Unlike most industries, mining company profits are larger than the amount they spend on wages. For every dollar mining companies spend on wages they make on average $6 in profit. By contrast, the manufacturing industry makes a profit of 79 cents for every dollar it spends on wages. The hospitality industry has it even harder – just 40 cents for every dollar spent on wages.
But all those profits are great for the economy right? Well yes sure, mining companies pay company tax, and that does go towards paying for government services. But company tax is around 20% of all taxes and the mining industry accounts for around 30% of that, so mining contributes around 6% of federal government revenue. But when you include all governments in Australia mining contributes only around 3% of all revenue. Handy yes, but let’s not act like the nation would fall over without it.
Households pay a lot more tax than do the mining companies; it’s just that personal income tax is pretty stable and so does not get the big headlines that a “boom in company tax revenue” gets when, for example, the price of iron surges.

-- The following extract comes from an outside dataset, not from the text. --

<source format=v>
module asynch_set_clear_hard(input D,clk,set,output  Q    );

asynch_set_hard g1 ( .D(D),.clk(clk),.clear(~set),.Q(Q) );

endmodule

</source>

So did BHP with its $14.5bn pay “half of Australia’s hospitals”? Well no not really. You could more accurately say that Australian workers who paid $334bn in personal income tax paid not just for all hospitals, but schools, aged pension, defence, but actually half of the $692bn the government spent last year.

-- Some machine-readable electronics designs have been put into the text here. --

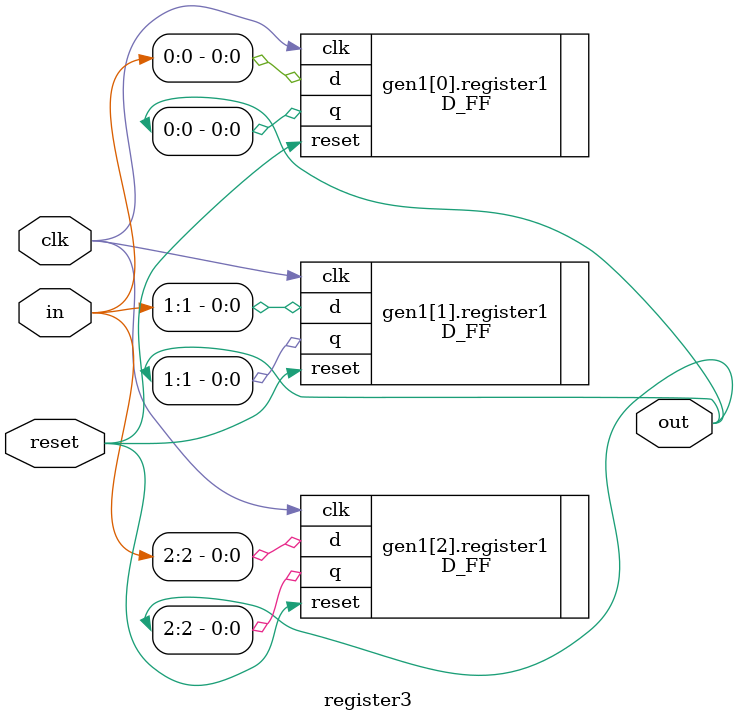
<source format=sv>
`timescale 10ps/1fs
module register2 (in, clk, out, reset);
	input logic [63:0] in;
	input logic clk, reset;
	output logic [63:0] out;

	genvar i;
	
	generate 
		for (i = 0; i < 64; i++) begin : gen1
			D_FF register1 (.q(out[i]), .d(in[i]), .reset(reset), .clk(clk));
		end
	endgenerate 
endmodule

module register32 (in, clk, out, reset);
	input logic [31:0] in;
	input logic clk, reset;
	output logic [31:0] out;

	genvar i;
	
	generate 
		for (i = 0; i < 32; i++) begin : gen1
			D_FF register1 (.q(out[i]), .d(in[i]), .reset(reset), .clk(clk));
		end
	endgenerate 
endmodule

module register5 (in, clk, out, reset);
	input logic [4:0] in;
	input logic clk, reset;
	output logic [4:0] out;

	genvar i;
	
	generate 
		for (i = 0; i < 5; i++) begin : gen1
			D_FF register1 (.q(out[i]), .d(in[i]), .reset(reset), .clk(clk));
		end
	endgenerate 
endmodule

module register2b (in, clk, out, reset);
	input logic [1:0] in;
	input logic clk, reset;
	output logic [1:0] out;

	genvar i;
	
	generate 
		for (i = 0; i < 2; i++) begin : gen1
			D_FF register1 (.q(out[i]), .d(in[i]), .reset(reset), .clk(clk));
		end
	endgenerate 
endmodule

module register3 (in, clk, out, reset);
	input logic [2:0] in;
	input logic clk, reset;
	output logic [2:0] out;

	genvar i;
	
	generate 
		for (i = 0; i < 3; i++) begin : gen1
			D_FF register1 (.q(out[i]), .d(in[i]), .reset(reset), .clk(clk));
		end
	endgenerate 
endmodule
</source>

While some mining companies might pay a relatively decent share of tax given the size of their profits, the oil and gas sector is notably woeful. Despite accounting for nearly 14% of all profits earned by the mining industry, according to the latest tax data, oil and gas companies only paid 3.5% of all the tax paid by the mining industry.
It is rather weird the BHP should be the one publicly doing the hard work defending the mining industry rather than gas companies Woodside or Santos or Ichthys.
If mining companies want to boast that their taxes pay for hospitals and schools, then clearly were they to pay more tax we could have better health services and better supplied schools.
So yes, we agree TAX IS GOOD!
And remember, when you hear mining companies talk about bringing in billions of dollars worth of exports, that money does not go to the government or to you – it goes to company shareholders – who need not be Australians.
The only way all Australians benefit from mining profits and exports is through tax, and right now mining companies are hoping to lower the amount of tax they pay and are desperate to avoid any attempts to pay tax on the super profits that come about from events such as the invasion of Ukraine. Most egregious is that the biggest beneficiaries of these efforts to raise a fair level of tax are foreign owned gas companies who often do not even have to pay a royalty for Australian gas which they then export.
Mining is an important industry, but it is not the only industry in Australia and not the most important either. Most other industries employ more workers and pay more in wages.
And also remember – the iron ore, gas, coal and other minerals are here – mining companies cannot just go leave to some other country and conduct their business.
Mining companies need Australia – and the government would be wise to remember that.